Every business is looking for the ‘slight edge’ to give them a competitive advantage. But how about if I told you that you could become 15 % more productive by doing one small, low-cost thing?
What if I also told you that doing the same thing would make your employees happier and more creative too? Would you put it into action immediately?
It’s true, and it’s backed up by plenty of research and science.
Dr Craig Knight from Exeter University and his fellow psychologists, who have been studying the issue for 10 years, concluded that employees were 15% more productive when “lean” workplaces were filled with just a few houseplants, as employees who actively engage with their surroundings are better workers.
The study says that offices devoid of natural elements and distractions are “the most toxic space” you can put a human into and reports that workers perform better when household plants are added to workplaces.
Collaborating with academics from four universities in Australia, the UK and the Netherlands, Knight said he had wondered for years why the fashion for spartan offices has been so dominant in the business world, and the obvious benefits of office plants ignored. “If you put an ant into a ‘lean’ jam jar, or a gorilla in a zoo into a ‘lean’ cage – they’re miserable beasties,” he said. People in “lean” offices are no different, he added.
Essentially planting in the workplace makes you more productive because it connects you back to nature, this innate desire, which is hardwired into our DNA is called Biophilia. If you take a human out of ‘nature’ and put them in a clinical, space devoid of natural elements and colour and you will increase stress and anxiety levels.
Researchers extensively studied workplaces over an 18 month period, including a call centre in the Netherlands and a large City auditor in London to see how even a small number of plants could rapidly improve performance.
The City auditors, which Knight declined to name, had spent “a lot of money” on their office, he said. “They had very expensive desks … banners that were just to do with the company … it was a beautifully sparse environment.”

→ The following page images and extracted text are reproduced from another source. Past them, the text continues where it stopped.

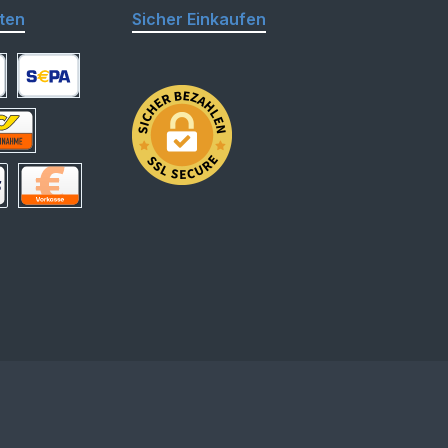
ten
Sicher Einkaufen
arte
SEPA Lastschrift
hnahme
 Deutschland
Vorkasse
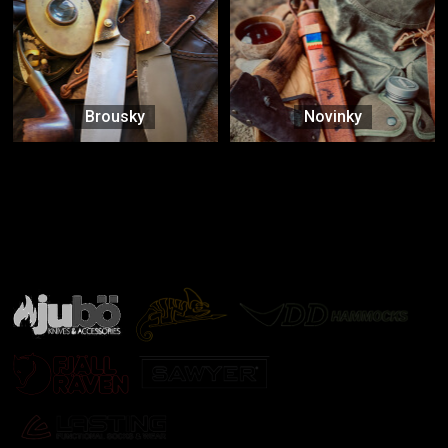
Brousky
Novinky
Značky ověřené samotnou přírodou
další značky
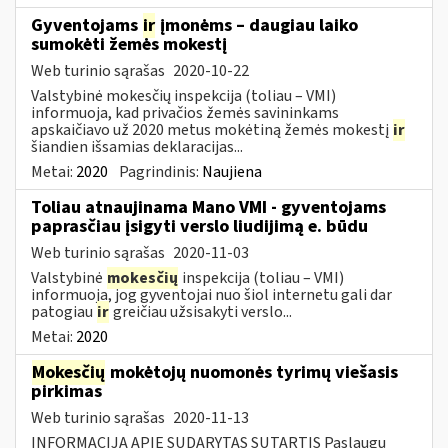
Gyventojams
ir
įmonėms – daugiau laiko
sumokėti žemės mokestį
Web turinio sąrašas
2020-10-22
Valstybinė mokesčių inspekcija (toliau – VMI)
informuoja, kad privačios žemės savininkams
apskaičiavo už 2020 metus mokėtiną žemės mokestį
ir
šiandien išsamias deklaracijas...
Metai:
2020
Pagrindinis:
Naujiena
Toliau atnaujinama Mano VMI - gyventojams
paprasčiau įsigyti verslo liudijimą e. būdu
Web turinio sąrašas
2020-11-03
Valstybinė
mokesčių
inspekcija (toliau – VMI)
informuoja, jog gyventojai nuo šiol internetu gali dar
patogiau
ir
greičiau užsisakyti verslo...
Metai:
2020
Mokesčių
mokėtojų nuomonės tyrimų viešasis
pirkimas
Web turinio sąrašas
2020-11-13
INFORMACIJA APIE SUDARYTAS SUTARTIS Paslaugų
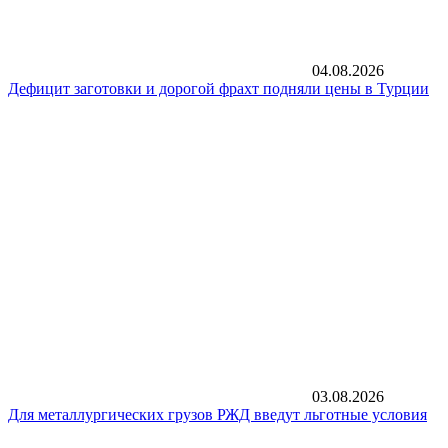
04.08.2026
Дефицит заготовки и дорогой фрахт подняли цены в Турции
03.08.2026
Для металлургических грузов РЖД введут льготные условия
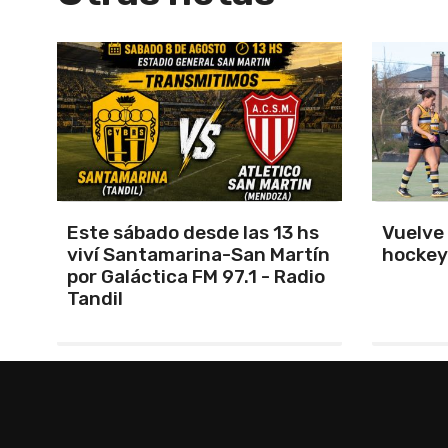
s
Vuelve el torneo oficial de
Unión 
ín
hockey
cerrar 
io
Indepe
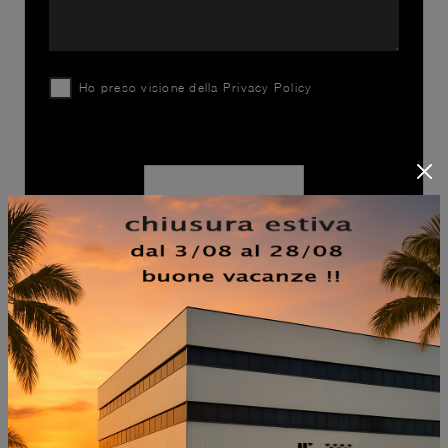
Ho preso visione della
Privacy Policy
INVIA
SFOGLIA I NOSTRI CATALOGHI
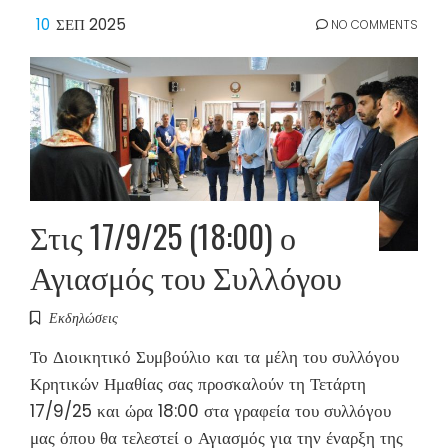
10
ΣΕΠ 2025
NO COMMENTS
Στις 17/9/25 (18:00) ο
Αγιασμός του Συλλόγου
Εκδηλώσεις
Το Διοικητικό Συμβούλιο και τα μέλη του συλλόγου
Κρητικών Ημαθίας σας προσκαλούν τη Τετάρτη
17/9/25 και ώρα 18:00 στα γραφεία του συλλόγου
μας όπου θα τελεστεί ο Αγιασμός για την έναρξη της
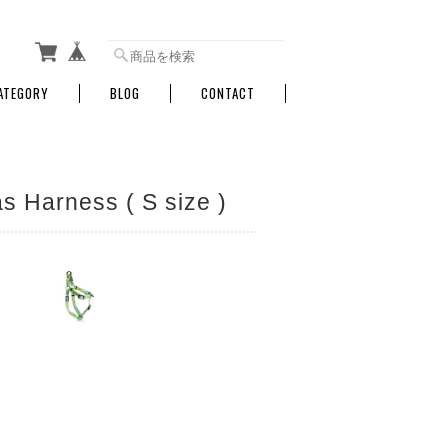
ATEGORY
BLOG
CONTACT
arness ( S size )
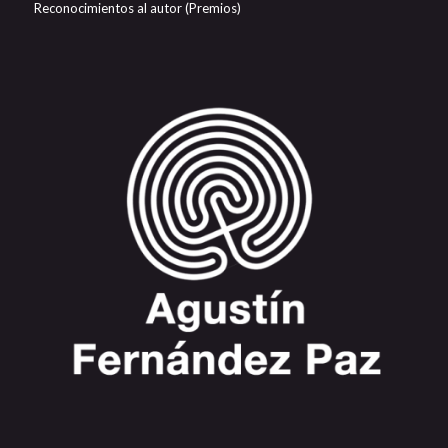
Reconocimientos al autor (Premios)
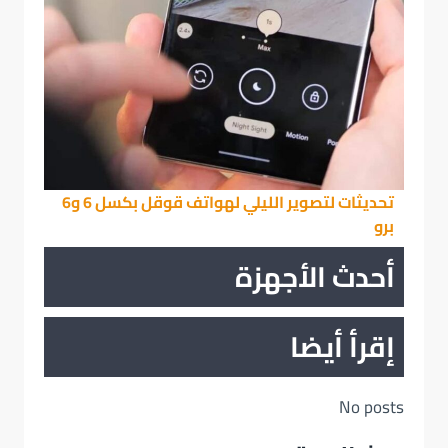
تحديثات لتصوير الليلي لهواتف قوقل بكسل 6 و6
برو
أحدث الأجهزة
إقرأ أيضا
No posts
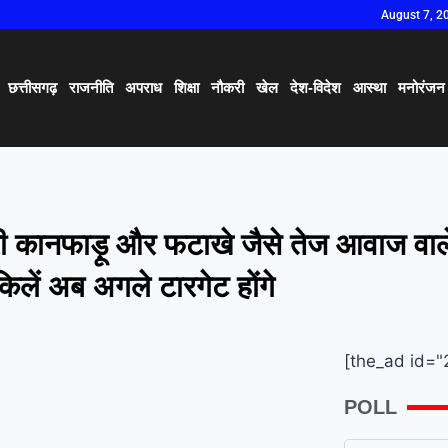
August 7, 2
छत्तीसगढ़
राजनीति
अपराध
शिक्षा
नौकरी
खेल
देश-विदेश
आस्था
मनोरंजन
ारी कानफाड़ू और फटाखे जैसे तेज आवाज वा
िलें अब अगले टारगेट होंगे
[the_ad id="
POLL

Yet when plants were brought into the offices (one plant per square metre), employee performance on memory retention and other basic tests improved substantially.
“What was important was that everybody could see a plant from their desk. If you are working in an environment where there’s something to get you psychologically engaged you are happier and you work better,” Knight said.
He hopes the project, the first of its kind carried out in functioning offices, will bury the lean office practice for which he said there was no scientific support.
Prof Alex Haslam, from the University of Queensland’s School of Psychology, who co-authored the study, added: “The ‘lean’ philosophy has been influential across a wide range of organisational domains. Our research questions this widespread conviction that less is more. Sometimes less is just less.